Saved data entries

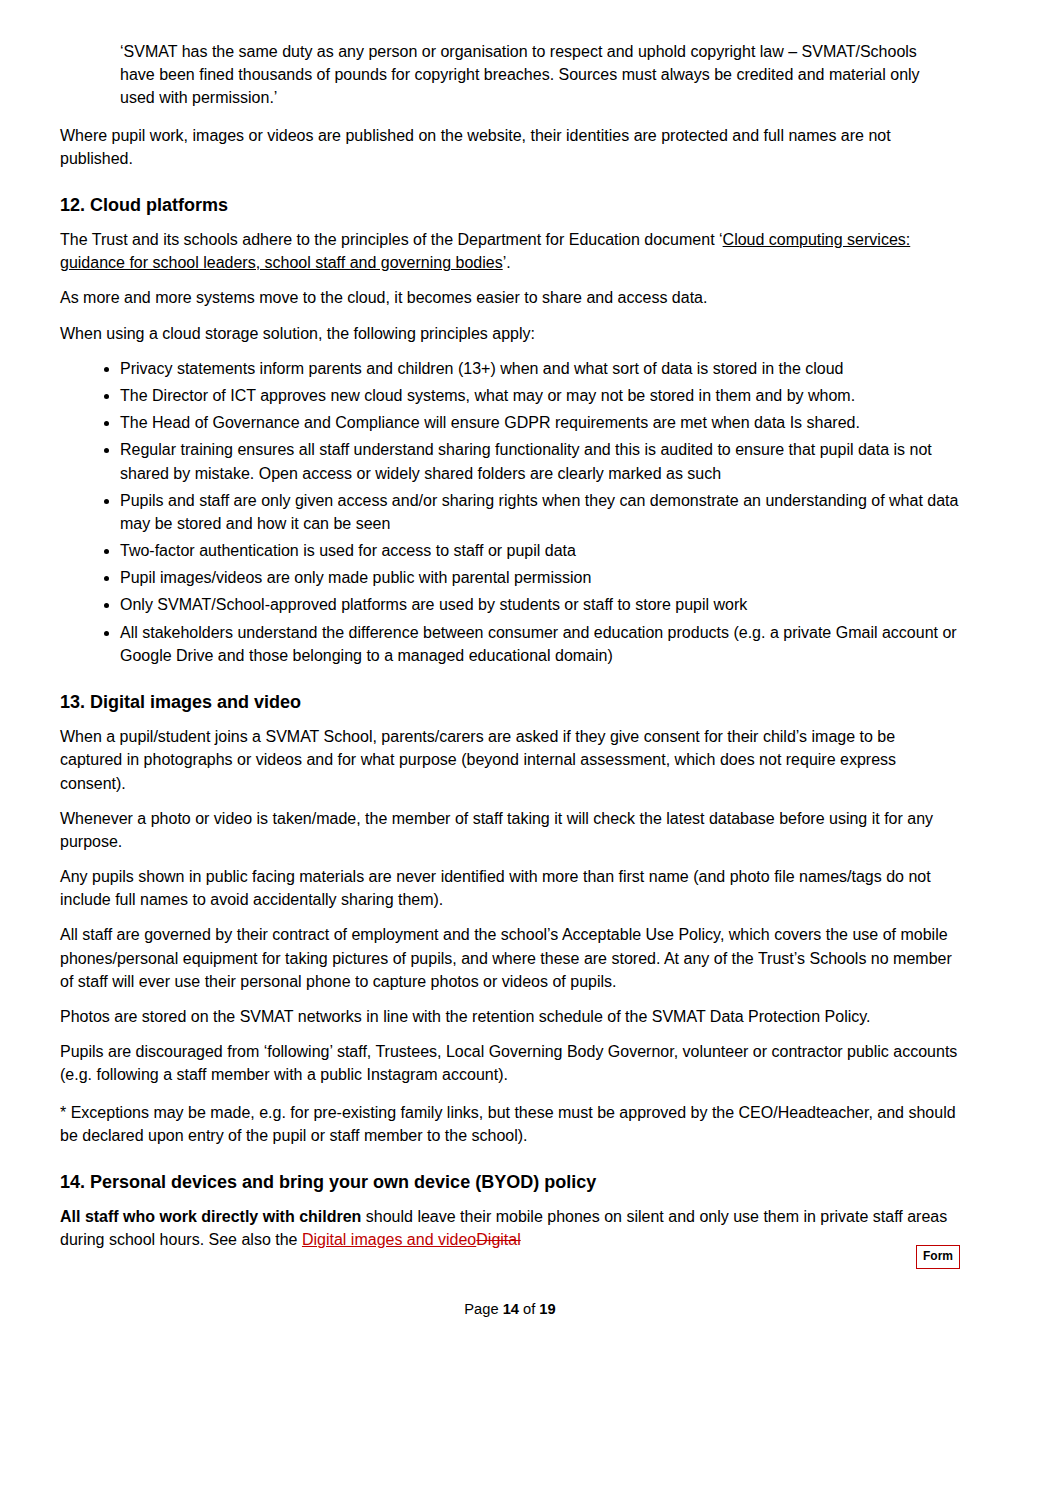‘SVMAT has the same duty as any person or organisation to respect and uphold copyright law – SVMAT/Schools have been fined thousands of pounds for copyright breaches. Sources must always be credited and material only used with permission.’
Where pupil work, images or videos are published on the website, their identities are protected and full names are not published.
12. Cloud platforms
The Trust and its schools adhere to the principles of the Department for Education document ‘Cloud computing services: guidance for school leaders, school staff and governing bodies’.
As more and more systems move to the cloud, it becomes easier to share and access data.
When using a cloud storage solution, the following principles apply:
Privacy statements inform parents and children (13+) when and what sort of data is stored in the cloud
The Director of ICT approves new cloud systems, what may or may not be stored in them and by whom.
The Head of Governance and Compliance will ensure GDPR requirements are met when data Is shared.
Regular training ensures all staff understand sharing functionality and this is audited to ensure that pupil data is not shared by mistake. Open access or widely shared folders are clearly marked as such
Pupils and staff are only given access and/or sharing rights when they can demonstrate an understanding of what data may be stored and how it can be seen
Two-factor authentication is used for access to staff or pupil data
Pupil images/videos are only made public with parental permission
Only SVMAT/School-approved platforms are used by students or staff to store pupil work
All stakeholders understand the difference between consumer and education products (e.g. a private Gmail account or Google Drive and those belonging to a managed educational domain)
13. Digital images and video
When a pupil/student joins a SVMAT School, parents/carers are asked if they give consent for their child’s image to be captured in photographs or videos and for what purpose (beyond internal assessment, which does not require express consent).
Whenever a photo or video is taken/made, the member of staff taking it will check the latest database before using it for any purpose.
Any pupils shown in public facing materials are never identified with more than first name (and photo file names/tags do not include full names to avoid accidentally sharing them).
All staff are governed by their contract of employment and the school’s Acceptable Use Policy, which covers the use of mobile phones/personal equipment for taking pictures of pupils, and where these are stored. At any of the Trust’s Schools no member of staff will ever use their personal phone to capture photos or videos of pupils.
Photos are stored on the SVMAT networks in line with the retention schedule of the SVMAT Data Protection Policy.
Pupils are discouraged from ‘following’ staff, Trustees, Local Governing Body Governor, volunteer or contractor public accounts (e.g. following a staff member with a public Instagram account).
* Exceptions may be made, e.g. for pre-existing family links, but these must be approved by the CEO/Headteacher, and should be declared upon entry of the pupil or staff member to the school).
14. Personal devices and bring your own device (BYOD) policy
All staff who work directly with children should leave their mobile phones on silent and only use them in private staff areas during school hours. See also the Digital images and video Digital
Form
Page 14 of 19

Your task
I would like the data above transcribed exactly, with its pictures left out.

Response area
‘SVMAT has the same duty as any person or organisation to respect and uphold copyright law – SVMAT/Schools have been fined thousands of pounds for copyright breaches. Sources must always be credited and material only used with permission.’
Where pupil work, images or videos are published on the website, their identities are protected and full names are not published.
12. Cloud platforms
The Trust and its schools adhere to the principles of the Department for Education document ‘Cloud computing services: guidance for school leaders, school staff and governing bodies’.
As more and more systems move to the cloud, it becomes easier to share and access data.
When using a cloud storage solution, the following principles apply:
Privacy statements inform parents and children (13+) when and what sort of data is stored in the cloud
The Director of ICT approves new cloud systems, what may or may not be stored in them and by whom.
The Head of Governance and Compliance will ensure GDPR requirements are met when data Is shared.
Regular training ensures all staff understand sharing functionality and this is audited to ensure that pupil data is not shared by mistake. Open access or widely shared folders are clearly marked as such
Pupils and staff are only given access and/or sharing rights when they can demonstrate an understanding of what data may be stored and how it can be seen
Two-factor authentication is used for access to staff or pupil data
Pupil images/videos are only made public with parental permission
Only SVMAT/School-approved platforms are used by students or staff to store pupil work
All stakeholders understand the difference between consumer and education products (e.g. a private Gmail account or Google Drive and those belonging to a managed educational domain)
13. Digital images and video
When a pupil/student joins a SVMAT School, parents/carers are asked if they give consent for their child’s image to be captured in photographs or videos and for what purpose (beyond internal assessment, which does not require express consent).
Whenever a photo or video is taken/made, the member of staff taking it will check the latest database before using it for any purpose.
Any pupils shown in public facing materials are never identified with more than first name (and photo file names/tags do not include full names to avoid accidentally sharing them).
All staff are governed by their contract of employment and the school’s Acceptable Use Policy, which covers the use of mobile phones/personal equipment for taking pictures of pupils, and where these are stored. At any of the Trust’s Schools no member of staff will ever use their personal phone to capture photos or videos of pupils.
Photos are stored on the SVMAT networks in line with the retention schedule of the SVMAT Data Protection Policy.
Pupils are discouraged from ‘following’ staff, Trustees, Local Governing Body Governor, volunteer or contractor public accounts (e.g. following a staff member with a public Instagram account).
* Exceptions may be made, e.g. for pre-existing family links, but these must be approved by the CEO/Headteacher, and should be declared upon entry of the pupil or staff member to the school).
14. Personal devices and bring your own device (BYOD) policy
All staff who work directly with children should leave their mobile phones on silent and only use them in private staff areas during school hours. See also the Digital images and video Digital
Form
Page 14 of 19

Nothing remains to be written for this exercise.